Activity A:
Decide whether each statement agrees with the passage on exporting and foreign investment: (i) only the largest firms can afford the sunk entry costs of investment; (ii) information spillovers from pioneer firms lower the entry costs of related follower firms even in different sectors; (iii) exporting raises the entry costs of investing in the following period. For each, answer yes or no and quote the deciding words.
Activity B:
Turn the paragraph of the passage on exporting and foreign investment that begins "Investors are followers of pioneers" into a short list that keeps its main facts.

Extract provided:
★ ★ ★ ★

Pioneer investors are exporters. Learning through exporting increases the likelihood of investing abroad. In a dynamic setting with uncertainty, the entry costs incurred during the exporting exercise enable the acquisition of market knowledge and the formation of business networks, thereby reducing the higher entry costs of investing in the following period and increasing the likelihood of investing. Exporting also makes investing more inclusive, because again it is not only the largest firms that can afford to incur the sunk entry costs of investment. Smaller firms with experience in exporting would also be able to do so because the entry costs of investment facing them are lower. This finding further validates the importance of reducing trade costs: lower trade costs

would increase FDI by making export experimentation to learn about foreign markets less costly.

Investors are followers of pioneers in their conglomerate or business group. In addition to learning through their own experiences, follower firms can learn from pioneering firms that have already invested. Information spillovers from pioneer firms within a business group reduce the entry costs of related follower firms, even in different sectors. Thus, conglomerates perform not only a financing function but also an informationsharing role in stimulating OFDI.

★ ★ ★ ★

Data extracts:
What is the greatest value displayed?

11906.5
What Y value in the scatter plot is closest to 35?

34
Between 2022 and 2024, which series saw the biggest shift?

★ ★ ★ ★

Task result A:
(i) No: "it is not only the largest firms that can afford to incur the sunk entry costs of investment"
(ii) Yes: "Information spillovers from pioneer firms within a business group reduce the entry costs of related follower firms, even in different sectors"
(iii) No: "thereby reducing the higher entry costs of investing in the following period"

Task result B:
- Investors follow pioneers in their conglomerate or business group.
- Besides learning from their own experience, follower firms learn from pioneer firms that have already invested.
- Information spillovers from pioneers within a business group cut the entry costs of related followers, even in different sectors.
- Conglomerates therefore both finance outward FDI and share information that stimulates it.